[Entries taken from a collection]
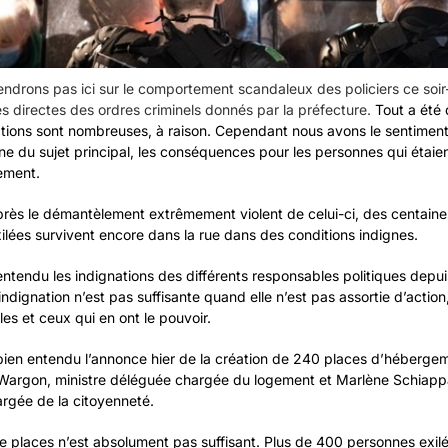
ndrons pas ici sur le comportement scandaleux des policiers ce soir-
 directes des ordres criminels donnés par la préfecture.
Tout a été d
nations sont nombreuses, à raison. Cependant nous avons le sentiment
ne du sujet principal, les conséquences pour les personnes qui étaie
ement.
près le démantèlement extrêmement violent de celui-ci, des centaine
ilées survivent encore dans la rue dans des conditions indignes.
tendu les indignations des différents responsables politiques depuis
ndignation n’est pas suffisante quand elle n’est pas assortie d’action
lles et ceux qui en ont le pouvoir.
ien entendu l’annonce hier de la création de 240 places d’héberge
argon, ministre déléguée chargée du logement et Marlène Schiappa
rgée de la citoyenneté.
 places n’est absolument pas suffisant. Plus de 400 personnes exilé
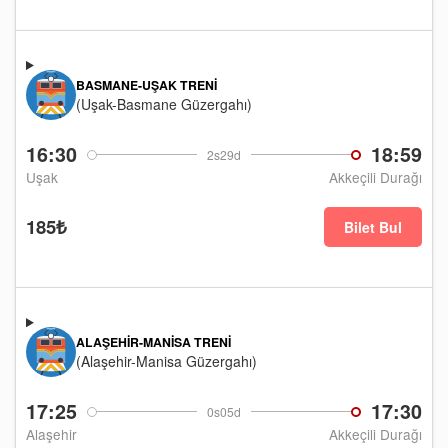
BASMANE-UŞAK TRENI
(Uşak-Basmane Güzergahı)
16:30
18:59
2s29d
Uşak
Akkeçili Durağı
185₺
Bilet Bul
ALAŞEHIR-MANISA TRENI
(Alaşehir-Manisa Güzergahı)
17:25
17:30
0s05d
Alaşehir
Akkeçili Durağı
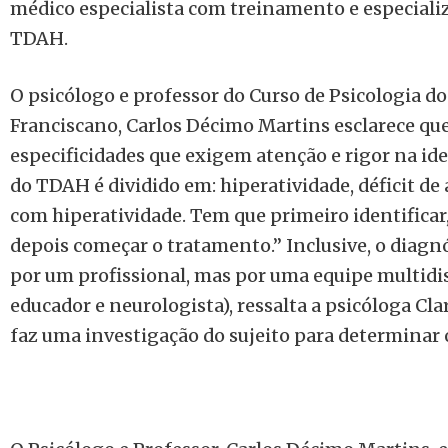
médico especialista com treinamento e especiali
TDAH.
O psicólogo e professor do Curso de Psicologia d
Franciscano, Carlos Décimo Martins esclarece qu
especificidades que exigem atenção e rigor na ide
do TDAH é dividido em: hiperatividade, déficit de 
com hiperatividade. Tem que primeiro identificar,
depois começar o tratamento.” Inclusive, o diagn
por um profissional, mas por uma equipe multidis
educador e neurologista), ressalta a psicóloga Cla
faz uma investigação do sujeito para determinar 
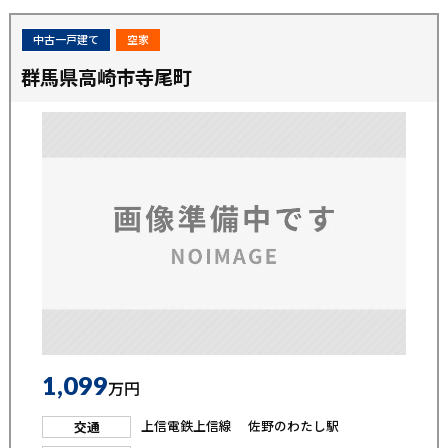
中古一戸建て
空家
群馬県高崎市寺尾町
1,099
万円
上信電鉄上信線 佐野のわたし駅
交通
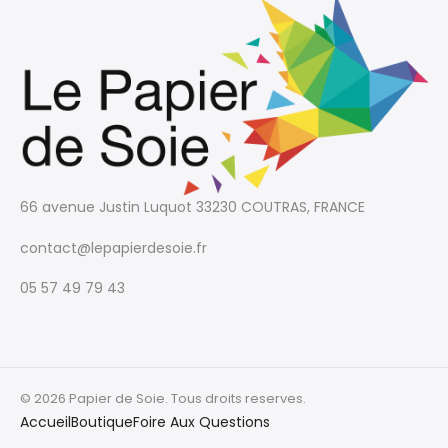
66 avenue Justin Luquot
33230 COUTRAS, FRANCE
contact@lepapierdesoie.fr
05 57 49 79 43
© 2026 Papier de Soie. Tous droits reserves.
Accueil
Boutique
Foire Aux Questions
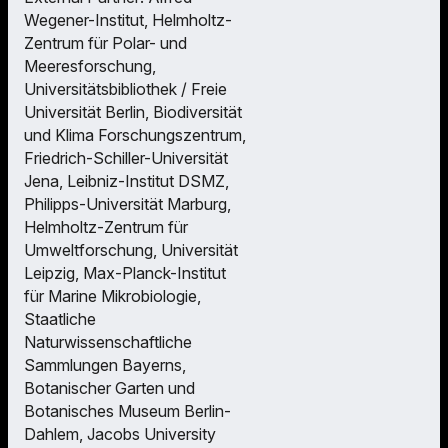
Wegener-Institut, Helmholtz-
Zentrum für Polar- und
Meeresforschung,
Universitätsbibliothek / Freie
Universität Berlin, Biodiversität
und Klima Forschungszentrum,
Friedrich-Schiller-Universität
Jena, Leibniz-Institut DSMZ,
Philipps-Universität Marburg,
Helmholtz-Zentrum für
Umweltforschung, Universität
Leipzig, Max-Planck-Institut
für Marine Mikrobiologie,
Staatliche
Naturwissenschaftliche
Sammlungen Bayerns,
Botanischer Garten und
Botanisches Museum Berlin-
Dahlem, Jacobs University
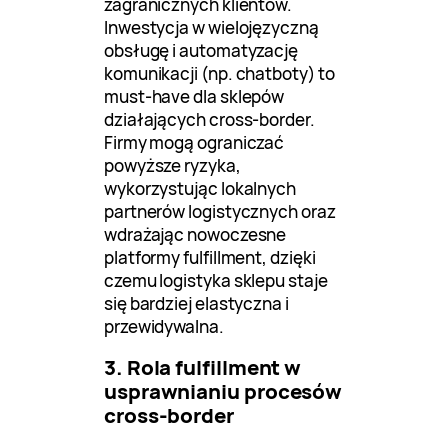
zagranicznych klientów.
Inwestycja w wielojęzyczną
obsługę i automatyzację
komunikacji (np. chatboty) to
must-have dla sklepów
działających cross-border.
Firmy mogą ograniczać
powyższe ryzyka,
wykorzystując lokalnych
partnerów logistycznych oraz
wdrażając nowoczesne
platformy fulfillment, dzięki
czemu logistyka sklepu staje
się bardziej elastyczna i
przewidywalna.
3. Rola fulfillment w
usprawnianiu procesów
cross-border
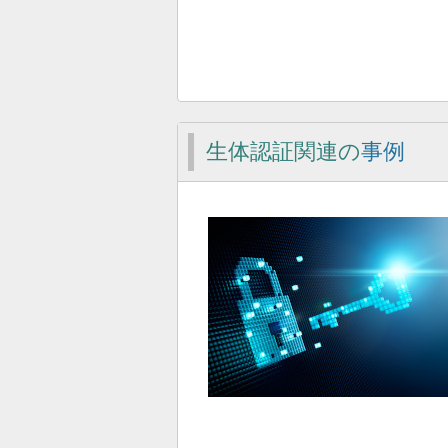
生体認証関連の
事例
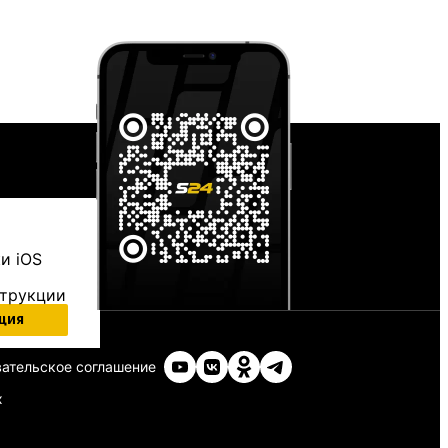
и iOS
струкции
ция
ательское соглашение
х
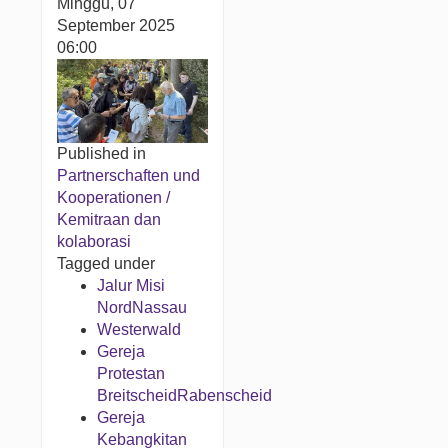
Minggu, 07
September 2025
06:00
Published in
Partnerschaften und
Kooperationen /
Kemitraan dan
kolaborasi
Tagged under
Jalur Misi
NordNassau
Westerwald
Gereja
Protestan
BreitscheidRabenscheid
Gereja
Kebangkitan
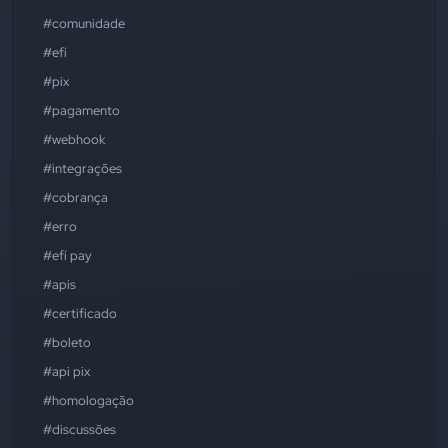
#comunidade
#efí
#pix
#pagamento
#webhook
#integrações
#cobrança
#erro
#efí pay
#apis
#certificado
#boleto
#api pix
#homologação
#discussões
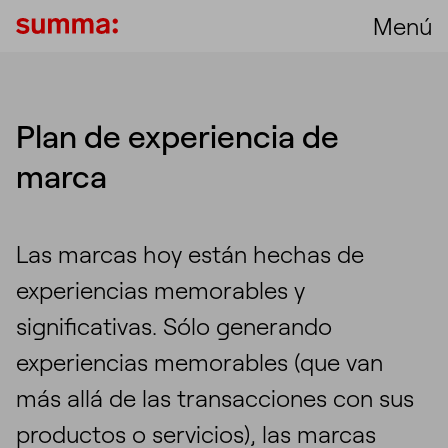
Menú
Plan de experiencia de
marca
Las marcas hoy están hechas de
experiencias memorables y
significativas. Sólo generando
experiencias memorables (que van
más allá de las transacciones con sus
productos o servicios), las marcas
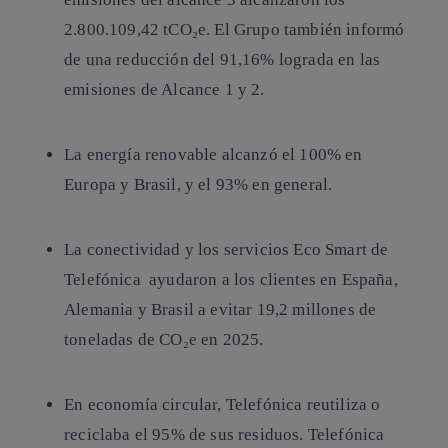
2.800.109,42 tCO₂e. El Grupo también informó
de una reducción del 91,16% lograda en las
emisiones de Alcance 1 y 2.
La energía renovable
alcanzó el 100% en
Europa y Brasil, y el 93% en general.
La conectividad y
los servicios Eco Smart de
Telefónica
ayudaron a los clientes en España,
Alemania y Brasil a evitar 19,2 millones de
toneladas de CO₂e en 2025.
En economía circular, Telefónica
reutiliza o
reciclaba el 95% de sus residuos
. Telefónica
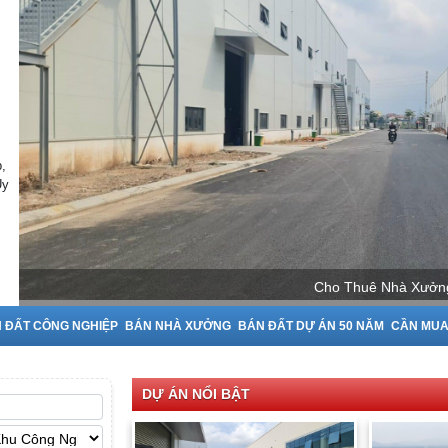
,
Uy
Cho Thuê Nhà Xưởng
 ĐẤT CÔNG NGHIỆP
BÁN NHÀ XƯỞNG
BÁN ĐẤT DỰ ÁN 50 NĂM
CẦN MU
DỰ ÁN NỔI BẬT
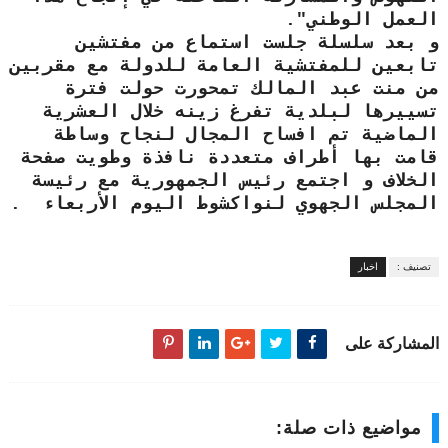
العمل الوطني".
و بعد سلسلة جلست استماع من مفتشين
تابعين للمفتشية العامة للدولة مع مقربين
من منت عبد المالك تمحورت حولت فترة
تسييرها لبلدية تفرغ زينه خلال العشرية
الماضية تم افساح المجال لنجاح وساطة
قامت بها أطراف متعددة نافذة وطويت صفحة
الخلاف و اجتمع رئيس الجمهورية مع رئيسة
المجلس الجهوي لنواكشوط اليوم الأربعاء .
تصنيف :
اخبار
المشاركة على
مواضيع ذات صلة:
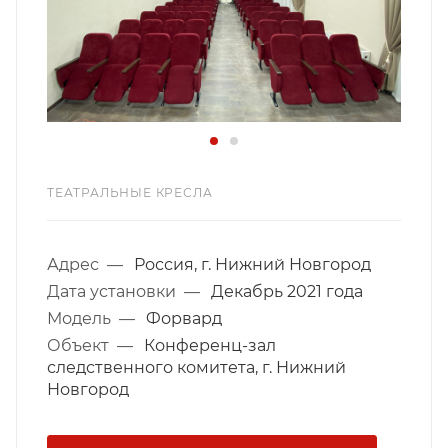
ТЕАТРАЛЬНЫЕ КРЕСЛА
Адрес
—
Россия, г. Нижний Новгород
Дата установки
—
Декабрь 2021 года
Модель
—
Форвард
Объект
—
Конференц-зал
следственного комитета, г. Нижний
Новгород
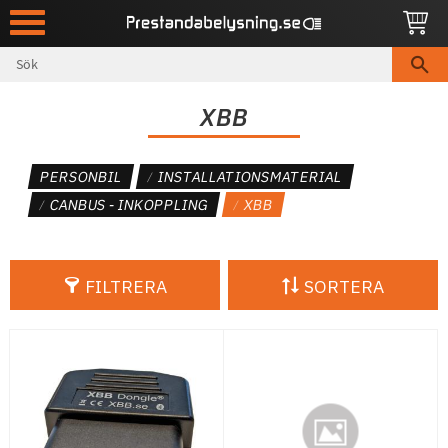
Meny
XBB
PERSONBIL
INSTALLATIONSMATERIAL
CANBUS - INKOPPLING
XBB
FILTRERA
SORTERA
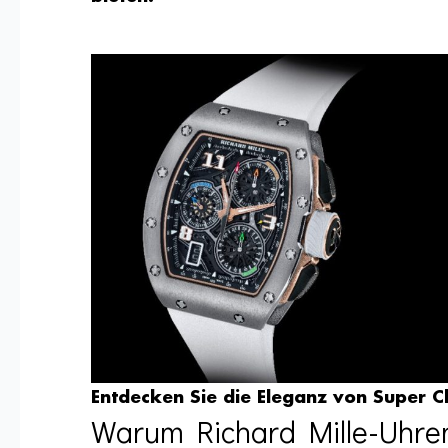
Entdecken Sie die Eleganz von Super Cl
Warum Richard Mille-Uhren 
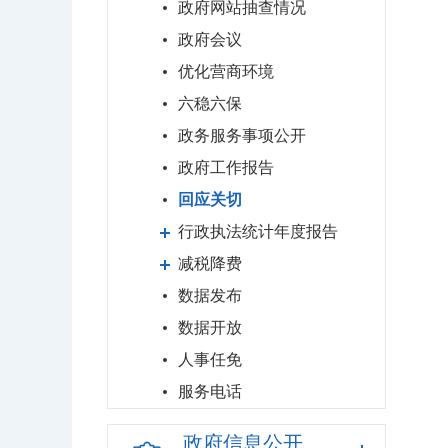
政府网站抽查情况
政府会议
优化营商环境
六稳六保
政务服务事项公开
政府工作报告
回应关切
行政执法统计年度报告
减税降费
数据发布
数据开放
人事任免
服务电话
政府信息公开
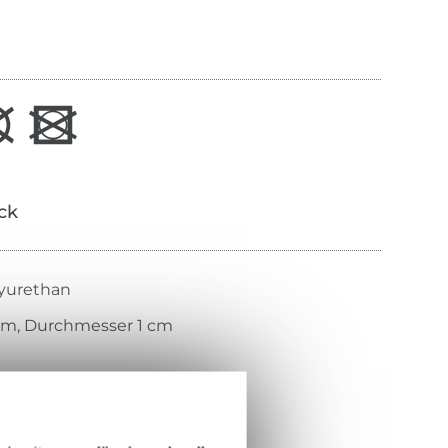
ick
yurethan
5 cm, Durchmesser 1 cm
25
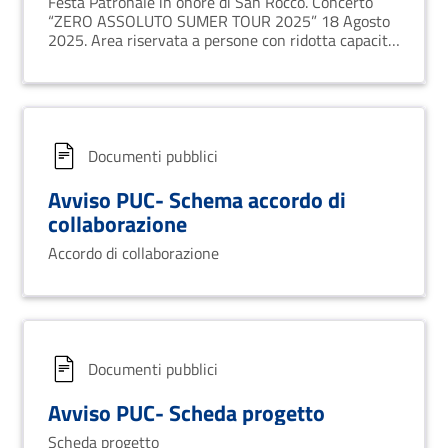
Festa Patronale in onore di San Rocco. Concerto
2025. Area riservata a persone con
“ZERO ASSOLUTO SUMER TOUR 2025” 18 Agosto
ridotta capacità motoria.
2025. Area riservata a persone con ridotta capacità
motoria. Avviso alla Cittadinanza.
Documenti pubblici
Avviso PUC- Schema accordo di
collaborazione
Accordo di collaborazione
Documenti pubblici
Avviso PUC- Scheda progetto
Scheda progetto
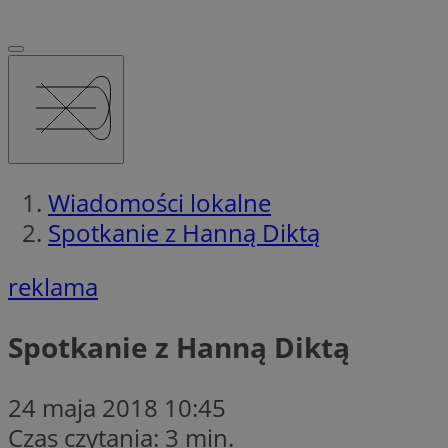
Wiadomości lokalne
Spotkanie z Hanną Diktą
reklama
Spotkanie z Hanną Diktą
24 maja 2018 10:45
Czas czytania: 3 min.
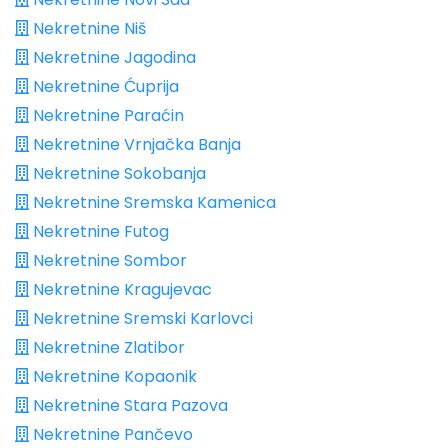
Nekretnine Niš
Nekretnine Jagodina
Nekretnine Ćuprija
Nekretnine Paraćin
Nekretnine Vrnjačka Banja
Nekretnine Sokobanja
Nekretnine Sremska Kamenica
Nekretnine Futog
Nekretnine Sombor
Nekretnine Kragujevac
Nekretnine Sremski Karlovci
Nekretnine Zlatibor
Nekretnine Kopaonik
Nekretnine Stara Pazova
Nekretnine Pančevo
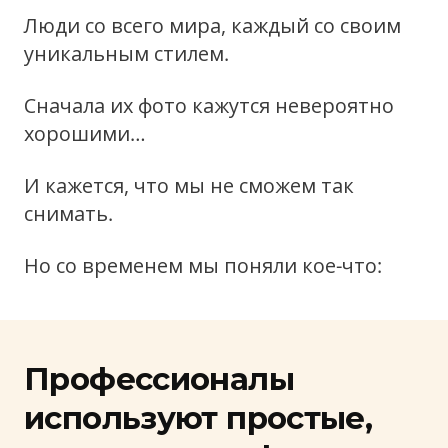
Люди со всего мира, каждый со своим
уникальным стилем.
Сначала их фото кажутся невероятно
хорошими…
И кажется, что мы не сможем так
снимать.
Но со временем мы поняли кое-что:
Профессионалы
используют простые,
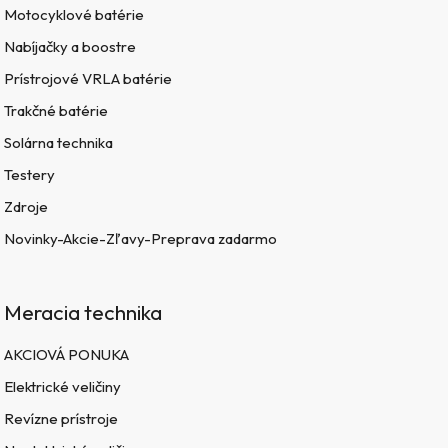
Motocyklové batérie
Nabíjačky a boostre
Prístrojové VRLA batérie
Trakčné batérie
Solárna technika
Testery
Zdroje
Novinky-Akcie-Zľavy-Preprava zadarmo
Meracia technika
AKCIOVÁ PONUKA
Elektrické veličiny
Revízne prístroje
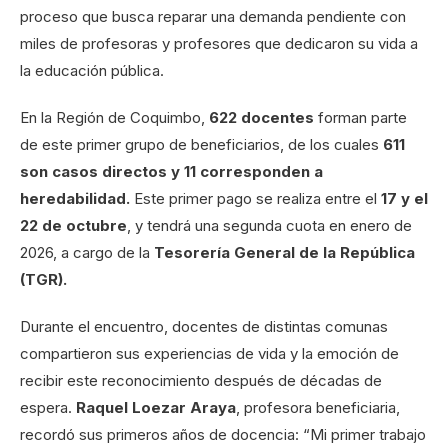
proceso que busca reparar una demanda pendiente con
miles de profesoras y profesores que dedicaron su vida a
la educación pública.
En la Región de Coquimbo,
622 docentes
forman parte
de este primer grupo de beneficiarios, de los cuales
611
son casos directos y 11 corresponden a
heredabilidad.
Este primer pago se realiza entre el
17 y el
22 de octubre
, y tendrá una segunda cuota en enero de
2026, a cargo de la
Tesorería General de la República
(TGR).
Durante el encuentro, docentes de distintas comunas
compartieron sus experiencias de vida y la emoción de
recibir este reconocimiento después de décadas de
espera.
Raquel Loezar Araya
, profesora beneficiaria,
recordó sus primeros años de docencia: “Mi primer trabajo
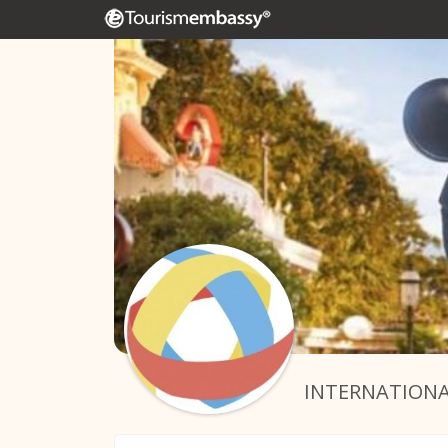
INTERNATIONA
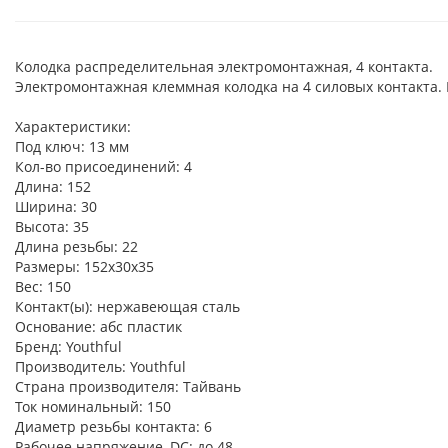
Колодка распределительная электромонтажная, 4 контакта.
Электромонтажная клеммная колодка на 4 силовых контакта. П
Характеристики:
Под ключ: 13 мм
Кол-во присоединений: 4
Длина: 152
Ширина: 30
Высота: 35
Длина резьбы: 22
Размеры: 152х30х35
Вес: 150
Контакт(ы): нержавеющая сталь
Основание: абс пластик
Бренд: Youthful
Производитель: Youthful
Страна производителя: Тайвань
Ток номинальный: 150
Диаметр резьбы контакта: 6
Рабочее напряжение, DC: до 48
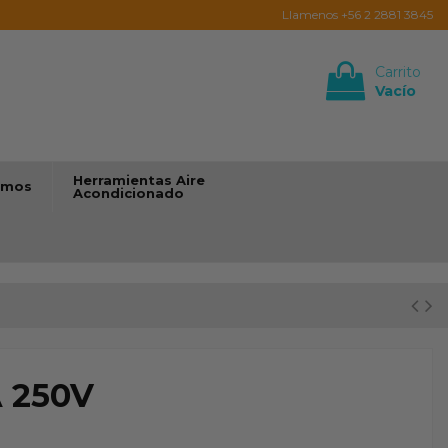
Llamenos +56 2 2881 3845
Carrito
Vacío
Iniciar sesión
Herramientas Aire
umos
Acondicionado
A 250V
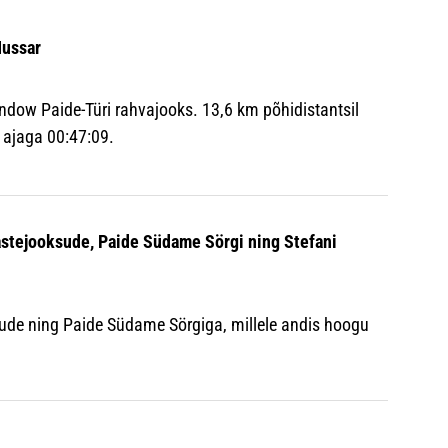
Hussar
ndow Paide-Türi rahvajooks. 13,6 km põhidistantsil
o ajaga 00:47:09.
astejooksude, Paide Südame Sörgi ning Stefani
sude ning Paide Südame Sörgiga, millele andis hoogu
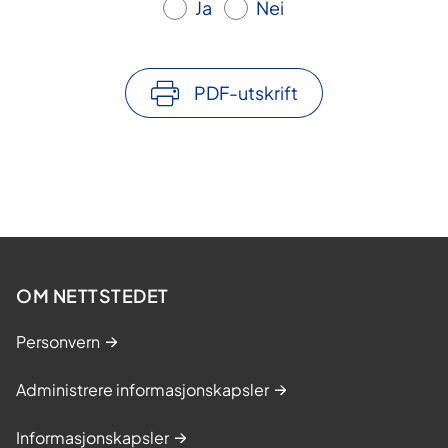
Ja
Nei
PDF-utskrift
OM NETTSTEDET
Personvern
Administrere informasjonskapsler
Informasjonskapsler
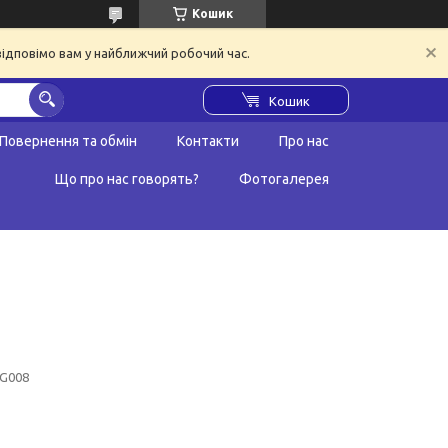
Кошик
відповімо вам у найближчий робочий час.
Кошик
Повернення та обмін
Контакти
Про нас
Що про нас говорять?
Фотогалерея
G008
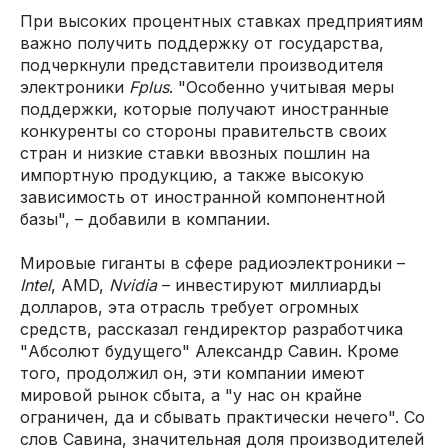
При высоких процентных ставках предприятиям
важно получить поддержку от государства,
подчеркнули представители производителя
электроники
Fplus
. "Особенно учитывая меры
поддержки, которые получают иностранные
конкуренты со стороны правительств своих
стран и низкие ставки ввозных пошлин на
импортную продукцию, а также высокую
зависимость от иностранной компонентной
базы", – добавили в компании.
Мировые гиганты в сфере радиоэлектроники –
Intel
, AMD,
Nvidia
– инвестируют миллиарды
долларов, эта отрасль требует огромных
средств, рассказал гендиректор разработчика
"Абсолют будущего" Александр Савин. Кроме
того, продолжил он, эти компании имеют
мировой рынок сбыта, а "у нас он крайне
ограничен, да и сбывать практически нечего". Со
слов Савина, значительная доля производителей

## Request
Return all lines in the entries above that carry the word "collaborazione".

## Written answer
collaborazione
Accordo di collaborazione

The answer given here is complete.